In Turchia monta la rabbia per il massacro dei «fratelli d’Oriente»

La Turchia scende in campo al fianco dei «fratelli uiguri» ed esprime tutta la sua «preoccupazione» per le violenze in atto nella provincia cinese del Xinjiang. E se da una parte Pechino incassa un’altra voce nel coro delle condanne per la repressione delle proteste della comunità uigura a Urumqi, dall’altra porta a casa il quasi scontato appoggio di Mosca, intenzionata a rimanere fuori da quella che reputa una «questione interna». Il premier turco Recep Tayyip Erdogan ieri ha preso la parola, per dichiarare «preoccupazione e sgomento» per i fatti nella regione cinese a maggioranza musulmana, dove gli scontri hanno provocato la morte di centinaia di persone. «Seguiamo gli eventi con grande preoccupazione e sgomento - ha detto Erdogan - e vediamo con preoccupazione che effetti questi eventi stiano avendo sui fratelli uiguri che vivono in Turchia. Gli scontri si sono estesi con ferocia».
Lo Xinjiang è una regione particolarmente cara ad Ankara perché la minoranza musulmana - gli uiguri, di stirpe turca - parla una lingua che è una variante dell’antico ottomano. In altre parole, hanno un posto d’onore nella grande nazione panturca, per la quale Ankara ha da sempre un occhio di riguardo.
Quella di Erdogan non è stata l’unica voce a sottolineare la «preoccupazione» turca. Anzi, ancora più secco è stato il ministro degli Esteri Ahmet Davutoglu. «Ci aspettiamo - ha detto all’emittente Ntv - che la Cina riporti ordine, giustizia e trasparenza e che si adoperi per migliorare le condizioni umanitarie e relative ai diritti civili. Diamo grande importanza all’alleanza con la Cina e consideriamo la comunità uigura come un ponte essenziale per questa fratellanza».

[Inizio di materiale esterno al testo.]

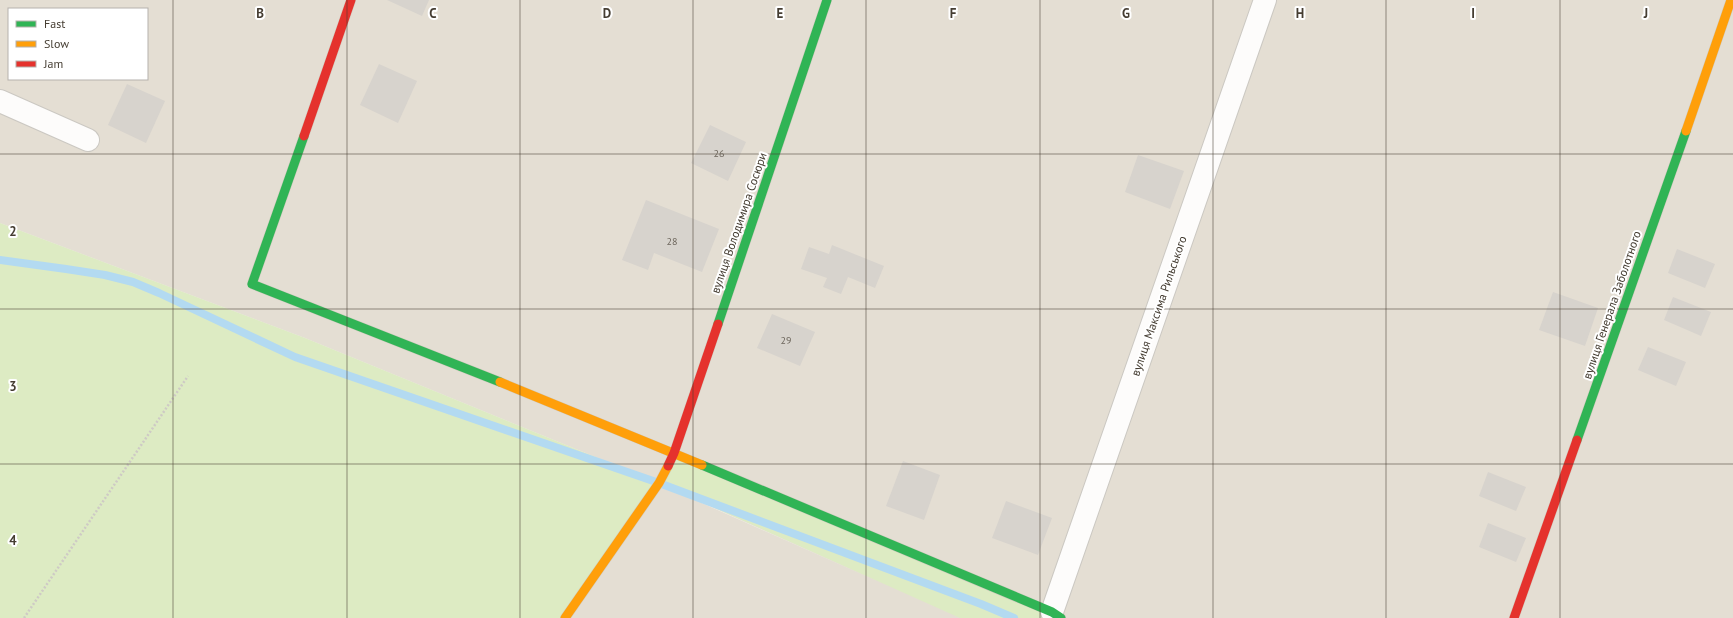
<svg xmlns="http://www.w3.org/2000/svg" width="1733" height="618" font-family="'PT Sans',sans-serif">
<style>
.residential{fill:#e4ded3;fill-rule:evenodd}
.green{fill:#ddebc3}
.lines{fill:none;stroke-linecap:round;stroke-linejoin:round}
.stream{stroke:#b3daf1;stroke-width:8}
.building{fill:#d7d3cd}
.street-casing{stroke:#cbc8c2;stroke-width:24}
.fast-casing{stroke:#d0cabe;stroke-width:10}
.slow-casing{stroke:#d0cabe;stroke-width:10}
.jam-casing{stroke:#d0cabe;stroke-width:10}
.path{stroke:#cecac5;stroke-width:2.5;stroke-dasharray:2 2;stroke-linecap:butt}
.street{stroke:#fdfcfb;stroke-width:22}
.fast{stroke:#30b455;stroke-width:9}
.slow{stroke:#ff9f0a;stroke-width:9}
.jam{stroke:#e5322d;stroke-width:9}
.grid{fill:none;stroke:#453d32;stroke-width:1;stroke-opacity:0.55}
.labels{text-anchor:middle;stroke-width:4;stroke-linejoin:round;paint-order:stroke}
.number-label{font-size:10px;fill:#6b645a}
.street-label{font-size:12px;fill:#453d32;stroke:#fff}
.grid-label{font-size:13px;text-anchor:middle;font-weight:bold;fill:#453d32;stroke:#fff;stroke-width:4;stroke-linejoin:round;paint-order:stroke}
</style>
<rect width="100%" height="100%" fill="#efece6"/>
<path class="residential" d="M0 0H1733V618H565L659 484 884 584 659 483 305 338 0 223ZM9 9H147V79H9Z"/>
<polygon class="green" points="0,223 305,338 659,483 674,453 1061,618 960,618 659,483 565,618 0,618"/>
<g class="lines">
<polyline class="stream" points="0,260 66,269 105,275 133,282 159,293 295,357 659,483 981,604 1014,618"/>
</g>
<g class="building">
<polygon points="387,0 429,0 422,16"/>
<polygon points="379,64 417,81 398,123 360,105"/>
<polygon points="127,84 165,101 146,143 108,125"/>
<polygon points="710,125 746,142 728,181 691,163"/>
<polygon points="1138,155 1184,171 1170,209 1125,192"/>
<polygon points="646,200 719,229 702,272 654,253 648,270 622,260"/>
<polygon points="832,245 884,266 875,288 848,277 841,294 823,287 827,278 801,269 809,247 829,254"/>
<polygon points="1677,249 1715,264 1705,288 1668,273"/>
<polygon points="1553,292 1598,308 1585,346 1539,330"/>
<polygon points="1673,297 1711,312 1701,336 1664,320"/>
<polygon points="772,314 815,332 800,366 757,348"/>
<polygon points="1648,347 1686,362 1676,386 1638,370"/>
<polygon points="903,461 940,475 924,520 886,506"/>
<polygon points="1488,472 1526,487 1516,511 1479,496"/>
<polygon points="1006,501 1052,518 1038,555 992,538"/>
<polygon points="1488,523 1526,538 1516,562 1479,547"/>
</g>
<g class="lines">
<g class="street-casing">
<g id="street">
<polyline points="0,101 88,140"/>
<polyline points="1052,612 1265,0"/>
</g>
</g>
<g class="fast-casing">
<g id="fast">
<polyline points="304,136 252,284 500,382"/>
<polyline points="718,324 827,0"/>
<polyline points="1577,440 1686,131"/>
<polyline points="702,465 1052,612 1061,618"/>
</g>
</g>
<g class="slow-casing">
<g id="slow">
<polyline points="1686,131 1731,0"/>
<polyline points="500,382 702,465"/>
<polyline points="565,618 659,483 668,466"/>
</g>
</g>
<g class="jam-casing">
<g id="jam">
<polyline points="304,136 351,0"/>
<polyline points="668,466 674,453 718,324"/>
<polyline points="1514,618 1577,440"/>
</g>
</g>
<polyline class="path" points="24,618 188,376"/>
<use href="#street" class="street"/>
<use href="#fast" class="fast"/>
<use href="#slow" class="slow"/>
<use href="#jam" class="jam"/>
</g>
<path class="grid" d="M173 0V618M347 0V618M520 0V618M693 0V618M866 0V618M1040 0V618M1213 0V618M1386 0V618M1560 0V618M0 154H1733M0 309H1733M0 464H1733"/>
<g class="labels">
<g class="number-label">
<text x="719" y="157">26</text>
<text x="672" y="245">28</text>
<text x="786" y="344">29</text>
</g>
<g class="street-label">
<text transform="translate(739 223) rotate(-71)" y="4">вулиця Володимира Сосюри</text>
<text transform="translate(1612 305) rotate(-71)" y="4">вулиця Генерала Заболотного</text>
<text transform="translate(1159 306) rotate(-71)" y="4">вулиця Максима Рильського</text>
</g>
</g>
<g class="grid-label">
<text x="260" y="18">B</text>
<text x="433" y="18">C</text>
<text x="607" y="18">D</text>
<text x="780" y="18">E</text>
<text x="953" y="18">F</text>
<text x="1126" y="18">G</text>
<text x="1300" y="18">H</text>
<text x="1473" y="18">I</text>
<text x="1646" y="18">J</text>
<text x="13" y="236">2</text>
<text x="13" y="391">3</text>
<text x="13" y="545">4</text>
</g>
<rect x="8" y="8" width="140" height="72" fill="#ffffff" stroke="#b5b1ad"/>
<rect x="16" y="21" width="20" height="6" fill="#30b455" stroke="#b5b1ad"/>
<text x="44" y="28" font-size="12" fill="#453d32">Fast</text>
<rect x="16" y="41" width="20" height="6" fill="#ff9f0a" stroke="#b5b1ad"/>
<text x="44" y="48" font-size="12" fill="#453d32">Slow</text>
<rect x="16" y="61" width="20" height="6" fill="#e5322d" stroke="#b5b1ad"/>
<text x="44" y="68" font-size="12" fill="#453d32">Jam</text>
</svg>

La questione uigura ha compattato, per una volta, il Parlamento turco tutto da parte del governo. Il segretario del Partito nazionalista (Mhp), Devlet Bahceli, ha parlato di massacro e attacchi diretti contro i fratelli turchi, sostenendo che gli scontri sono arrivati pochi giorni dopo la visita del presidente Gul e che quindi si tratta di un chiaro gesto contro il Paese della Mezzaluna. Il parlamentare dell’Akp del premier Erdogan, il partito per la Giustizia e lo sviluppo, Seracettin Karayagiz, ha abbandonato l’associazione parlamentare per l’amicizia Turchia-Cina perché quello che sta succedendo nello Xinjiang «è disumano».
Non mancano le manifestazioni di protesta. Gruppi di ultranazionalisti hanno marciato contro il consolato cinese di Istanbul e sono già stati proposti i primi boicottaggi dei prodotti made in China. Ieri mattina centinaia di manifestanti si sono riuniti intorno all’ambasciata di Ankara. La Musiad, l’Associazione industriali legata agli ambienti islamici, ha chiesto persino di interrompere qualsiasi forma di business con la Cina.
Conferma di solidarietà politica e diplomatica alla Cina arriva invece dal ministro russo degli Esteri che ieri ha condannato i ribelli per «l’uso di slogan separatisti e la provocazione di intolleranza etnica».

Per essere ancora più chiaro Lavrov aggiunge: «Ribadiamo che la Russia vede lo Xinjiang come una parte inalienabile della Repubblica popolare cinese e considera gli episodi di questi giorni un puro affare interno della Cina».